There were a lot of Open Source communities with "advertising desks" and I had a nice talk with a few interesting developers from the CoreOS team or from FSFE (Free Software Foundation Europe). Grabbing as many computer stickers as possible is also mandatory at FOSDEM, so I took my share and my new Thinkpad is way more colorful now. In fact, on a more trivial note, this year the FOSDEM staff decided to sell on sale all the laptops that were used during the video encoding phase for the streaming videos before the upload. These laptops were all IBM Thinkpad X220 and there were only a handful of them (~30) at a very appealing price. In fact, this article is being written from one of those very laptops now as I was one of the lucky few which managed to grab one before they were all gone within an hour or so. So if you're short of a laptop and happen to be at FOSDEM next year, keep your eyes open cause I think they'll do it again!

So what's not to like in such a wonderful scenario? While I admit that there was a lot to be seen and listened to, I sadly didn't see any "ground-shaking" innovation this year at FOSDEM. I did see many quality talks and I want to send a special huge "thank you" to all the speakers for the effort and high quality standards that they keep for their FOSDEM talks - but I didn't see anything extraordinarily new from what I can remember.

Bottom line is that I still have yet to find someone who was ever disappointed at FOSDEM, but the content quality varies from presenter to presenter and from year to year, so be sure to check the presentations you want to attend carefully before hand.
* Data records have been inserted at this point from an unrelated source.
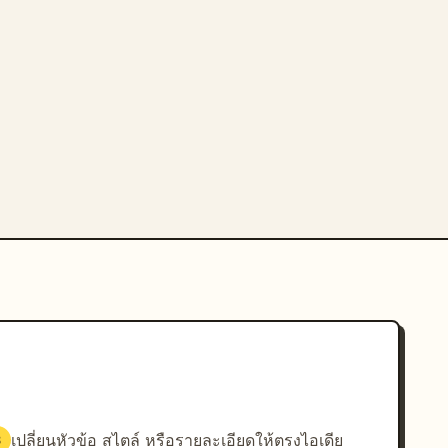
เปลี่ยนหัวข้อ สไตล์ หรือรายละเอียดให้ตรงไอเดีย
3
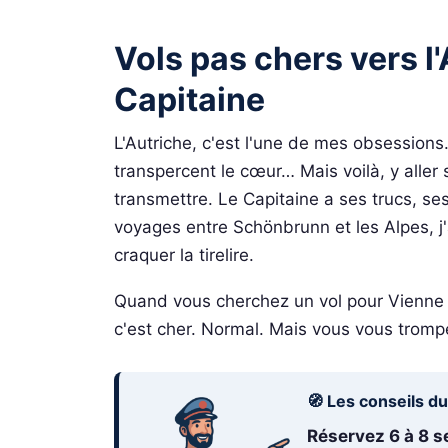
Vols pas chers vers l'
Capitaine
L'Autriche, c'est l'une de mes obsession
transpercent le cœur… Mais voilà, y aller s
transmettre. Le Capitaine a ses trucs, se
voyages entre Schönbrunn et les Alpes, j'
craquer la tirelire.
Quand vous cherchez un vol pour Vienne
c'est cher. Normal. Mais vous vous tromp
🧭 Les conseils d
Réservez 6 à 8 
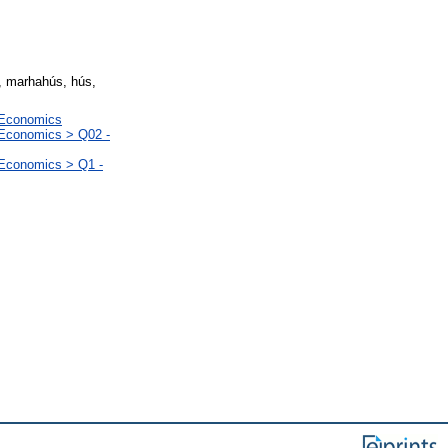
, marhahús, hús,
l Economics
 Economics > Q02 -
 Economics > Q1 -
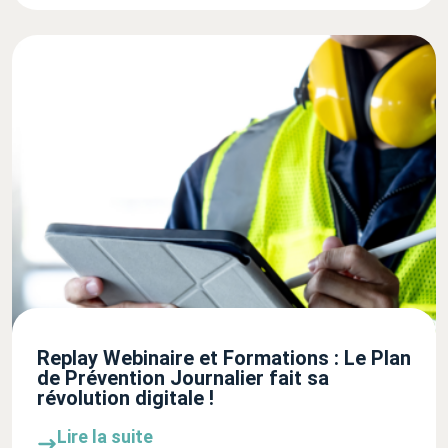
Replay Webinaire et Formations : Le Plan
de Prévention Journalier fait sa
révolution digitale !
Lire la suite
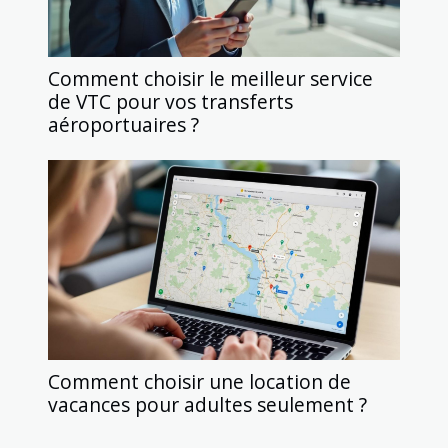
Comment choisir le meilleur service
de VTC pour vos transferts
aéroportuaires ?
Comment choisir une location de
vacances pour adultes seulement ?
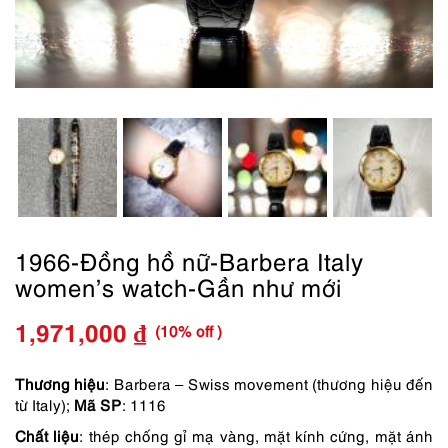
1966-Đồng hồ nữ-Barbera Italy
women’s watch-Gần như mới
(10% off )
1,971,000
₫
Giá
Giá
gốc
hiện
Thương hiệu
: Barbera – Swiss movement (thương hiệu đến
từ Italy);
Mã SP
: 1116
là:
tại
Chất liệu
: thép chống gỉ mạ vàng, mặt kính cứng, mặt ánh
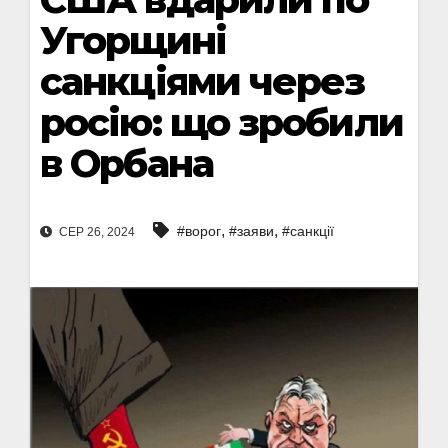
Угорщині
санкціями через
росію: що зробили
в Орбана
,
,
#ворог
#заяви
#санкції
СЕР 26, 2024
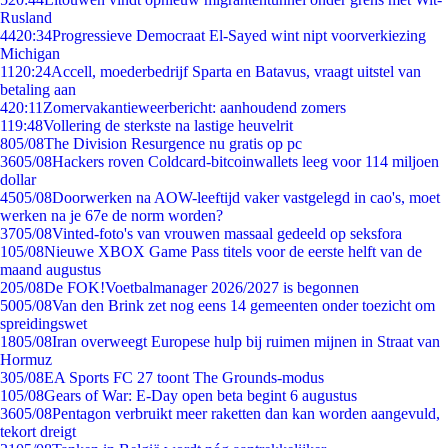
Rusland
44
20:34
Progressieve Democraat El-Sayed wint nipt voorverkiezing
Michigan
11
20:24
Accell, moederbedrijf Sparta en Batavus, vraagt uitstel van
betaling aan
4
20:11
Zomervakantieweerbericht: aanhoudend zomers
1
19:48
Vollering de sterkste na lastige heuvelrit
8
05/08
The Division Resurgence nu gratis op pc
36
05/08
Hackers roven Coldcard-bitcoinwallets leeg voor 114 miljoen
dollar
45
05/08
Doorwerken na AOW-leeftijd vaker vastgelegd in cao's, moet
werken na je 67e de norm worden?
37
05/08
Vinted-foto's van vrouwen massaal gedeeld op seksfora
1
05/08
Nieuwe XBOX Game Pass titels voor de eerste helft van de
maand augustus
2
05/08
De FOK!Voetbalmanager 2026/2027 is begonnen
50
05/08
Van den Brink zet nog eens 14 gemeenten onder toezicht om
spreidingswet
18
05/08
Iran overweegt Europese hulp bij ruimen mijnen in Straat van
Hormuz
3
05/08
EA Sports FC 27 toont The Grounds-modus
1
05/08
Gears of War: E-Day open beta begint 6 augustus
36
05/08
Pentagon verbruikt meer raketten dan kan worden aangevuld,
tekort dreigt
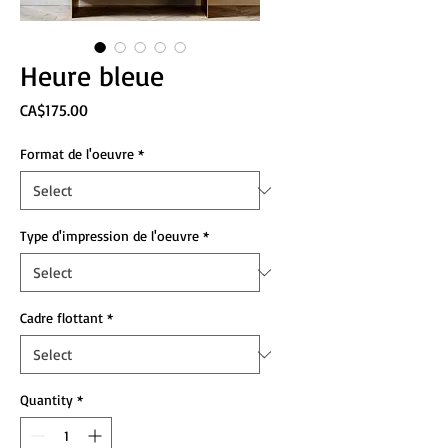
Heure bleue
Price
CA$175.00
Format de l'oeuvre
*
Type d'impression de l'oeuvre
*
Cadre flottant
*
Quantity
*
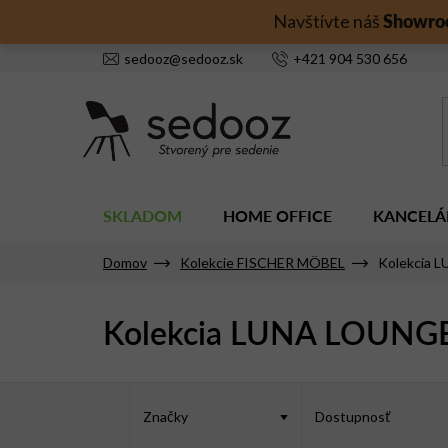
Prejsť
Showro
Navštívte náš
na
obsah
sedooz
@
sedooz.sk
+421
904 530 656
SKLADOM
HOME OFFICE
KANCELÁ
Domov
Kolekcie FISCHER MÖBEL
Kolekcia 
Kolekcia LUNA LOUNG
V
ý
Značky
Dostupnosť
p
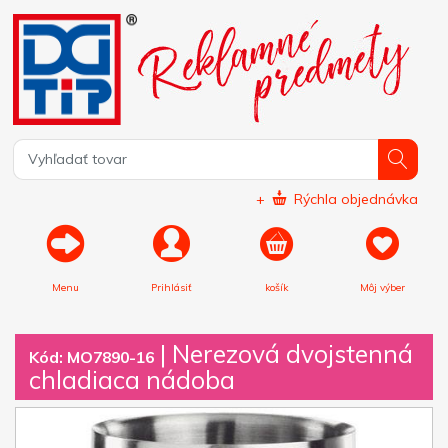
+
Rýchla objednávka
Menu
Prihlásiť
košík
Môj výber
|
Nerezová dvojstenná
Kód: MO7890-16
chladiaca nádoba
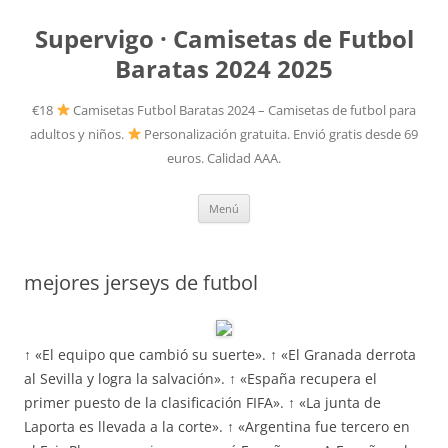
Supervigo · Camisetas de Futbol
Baratas 2024 2025
€18
Camisetas Futbol Baratas 2024 – Camisetas de futbol para
adultos y niños.
Personalización gratuita. Envió gratis desde 69
euros. Calidad AAA.
Saltar
Menú
al
contenido
mejores jerseys de futbol
↑ «El equipo que cambió su suerte». ↑ «El Granada derrota
al Sevilla y logra la salvación». ↑ «España recupera el
primer puesto de la clasificación FIFA». ↑ «La junta de
Laporta es llevada a la corte». ↑ «Argentina fue tercero en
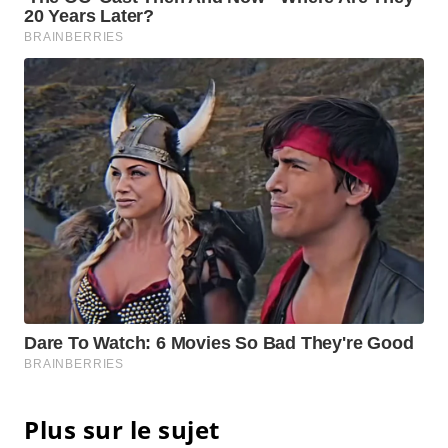
Plus sur le sujet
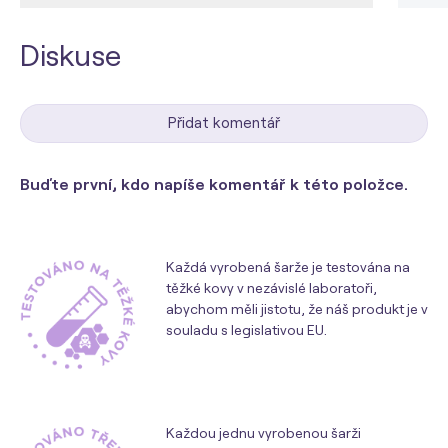
Diskuse
Přidat komentář
Buďte první, kdo napíše komentář k této položce.
Každá vyrobená šarže je testována na
těžké kovy v nezávislé laboratoři,
abychom měli jistotu, že náš produkt je v
souladu s legislativou EU.
Každou jednu vyrobenou šarži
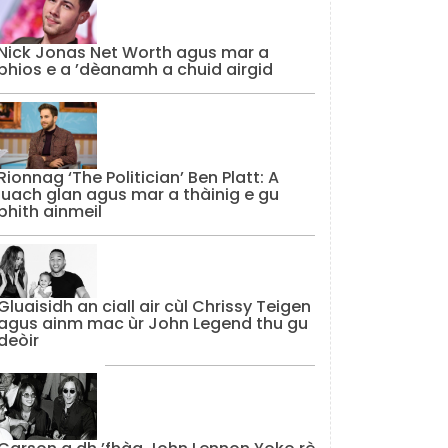
Nick Jonas Net Worth agus mar a
bhios e a ’dèanamh a chuid airgid
Rionnag ‘The Politician’ Ben Platt: A
luach glan agus mar a thàinig e gu
bhith ainmeil
Gluaisidh an ciall air cùl Chrissy Teigen
agus ainm mac ùr John Legend thu gu
deòir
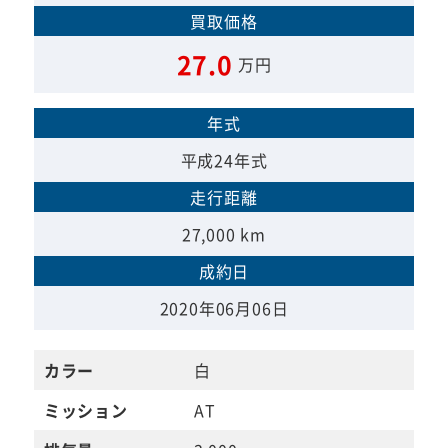
買取価格
27.0
万円
年式
平成24年式
走行距離
27,000 km
成約日
2020年06月06日
カラー
白
ミッション
AT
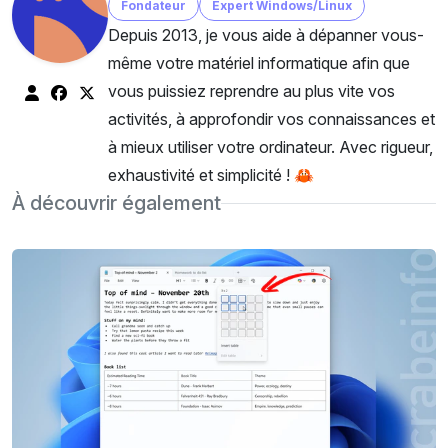
Fondateur
Expert Windows/Linux
Depuis 2013, je vous aide à dépanner vous-
même votre matériel informatique afin que
vous puissiez reprendre au plus vite vos
activités, à approfondir vos connaissances et
à mieux utiliser votre ordinateur. Avec rigueur,
exhaustivité et simplicité ! 🦀
À découvrir également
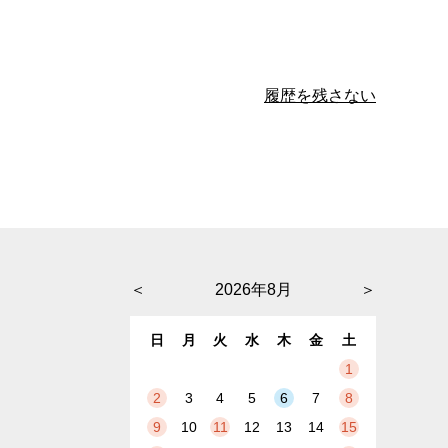
履歴を残さない
＜
2026年8月
＞
日
月
火
水
木
金
土
1
2
3
4
5
6
7
8
9
10
11
12
13
14
15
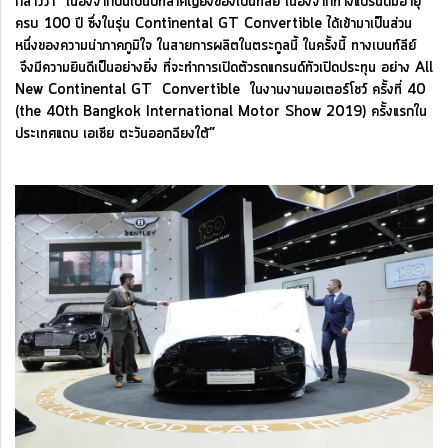
กล่าวว่า “เนื่องจากปีนี้เป็นปีที่สำคัญยิ่งของเบนท์ลีย์ เนื่องจากทางแบรนด์มีอายุ
ครบ 100 ปี ซึ่งในรุ่น Continental GT Convertible ได้เข้ามาเป็นส่วน
หนึ่งของความน่าภาคภูมิใจ ในสายการผลิตในตระกูลนี้ ในครั้งนี้ ทางเบนท์ลีย์
จึงมีความยินดีเป็นอย่างยิ่ง ที่จะทำการเปิดตัวรถแกรนด์ทัวเปิดประทุน อย่าง All
New Continental GT Convertible ในงานงานมอเตอร์โชว์ ครั้งที่ 40
(the 40th Bangkok International Motor Show 2019) ครั้งแรกใน
ประเทศแถบ เอเชีย ตะวันออกฉียงใต้”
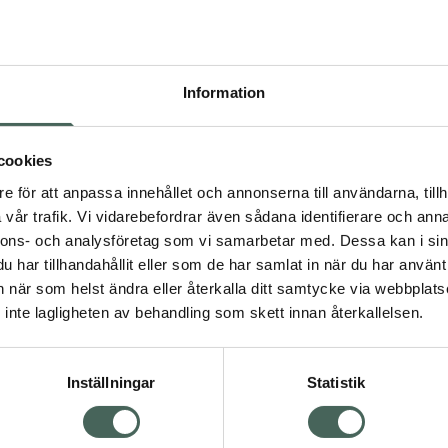
Högkos
265
Information
Dölj
I a
cookies
Kö
dning.
e för att anpassa innehållet och annonserna till användarna, tillh
vår trafik. Vi vidarebefordrar även sådana identifierare och anna
nnons- och analysföretag som vi samarbetar med. Dessa kan i sin
Aktuella erbjudanden
har tillhandahållit eller som de har samlat in när du har använt 
an när som helst ändra eller återkalla ditt samtycke via webbplats
Visa
inte lagligheten av behandling som skett innan återkallelsen.
Inställningar
Statistik
Kundservice
Om re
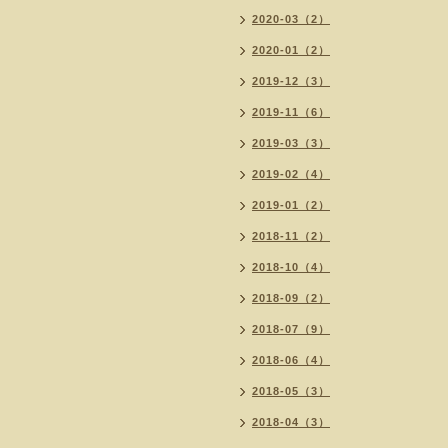
2020-03（2）
2020-01（2）
2019-12（3）
2019-11（6）
2019-03（3）
2019-02（4）
2019-01（2）
2018-11（2）
2018-10（4）
2018-09（2）
2018-07（9）
2018-06（4）
2018-05（3）
2018-04（3）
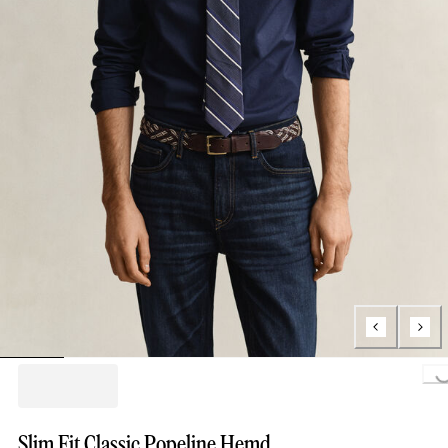
Loading...
Slim Fit Classic Popeline Hemd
I think that the most fascinating part of FOSDEM is meeting interesting, smart, and like-minded people that would be difficult to reach otherwise.

In fact, while a good share of the merit should be attributed to the quality of the content presented, I firmly believe that the community feeling that you get at FOSDEM is hard to beat and easy to miss when skipped even for one year.

I'll see you all next year at FOSDEM then.